Approximate inference
- Large hypothesis spaces make explicit computation of Bayes’ rule implausible because the denominator, or marginal likelihood, uses a sum over all hypotheses.
- Approximate inference is an optimization problem where the goal is to find the parameters that get closest to the true posterior, as measured by a divergence functional (e.g., KL divergence or relative entropy).
- For example, relevant parameters in a Monte Carlo algorithm are the set of weights and samples.
- Most approximate inference algorithms are memoryless; computations for each query do not influence subsequent outputs.
Amortized inference
Quote
The amortized inference engine learns to infer: it generalizes from past experience to efficiently compute the approximate posterior conditional on new data.

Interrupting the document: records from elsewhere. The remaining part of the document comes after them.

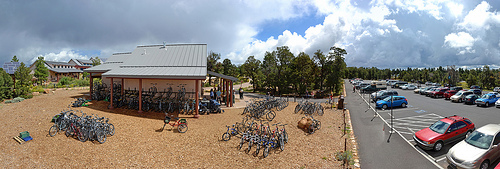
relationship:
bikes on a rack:
[261, 135, 276, 158] [221, 116, 292, 158]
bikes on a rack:
[273, 123, 288, 150] [221, 116, 292, 158]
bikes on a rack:
[220, 120, 236, 140] [221, 116, 292, 158]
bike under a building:
[144, 83, 164, 105] [81, 41, 239, 118]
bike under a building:
[159, 112, 188, 133] [81, 41, 239, 118]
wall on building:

- Nonamortized approximation is simply an amortization architecture without constraints.
Quote
Amortization only becomes relevant when there are computational constraints that force sharing of variational parameters—that is, limitations on the function approximator’s capacity. A key part of our argument is that the brain’s inference engine operates under such constraints.
The Learned Inference Model
- To obtain an approximate posterior, the authors used a three-layer neural network; the neural net is just one implementation of a “learnable function approximator” that is able to use memory of previous samples to estimate future posteriors.
- Inputs are all the data related to the query.
- Outputs are a unique approximate distribution over all hypotheses.
- The computational bottleneck is implemented by decreasing the number of units in each subsequent layer.
- Neural networks and probabilistic generative models have complementary strengths.
- Neural networks are used for pattern recognition and function recognition, and do not represent causal knowledge about the world.
- Probabilistic generative models can represent causal knowledge and represent problems where hidden causes are inferred from data, but they are not good for inference.
- The neural network here finds patterns in agent’s internal representations—that is, how observed data corresponds with different inferences.
Future directions
- An alternative theory for how the brain performs approximate inference is by sampling hypotheses; one extension is how to integrate the variational approximation over past inferences with hypothesis sampling in response to a given query.
- From “Bayesian Brains Without Probabilities,” review by Sanborn & Chater (2016): “Only with infinite samples does a Bayesian sampler conform to the laws of probability; with finite samples it systematically generates classic probabilistic reasoning errors, including the unpacking effect, base-rate neglect, and the conjunction fallacy.”
- Hypothesis sampling may be combined with variational inference by sampling from the variational distribution during MCMC, either to initialize the chain or as a proposal distribution.
- These techniques have been explored in machine learning literature.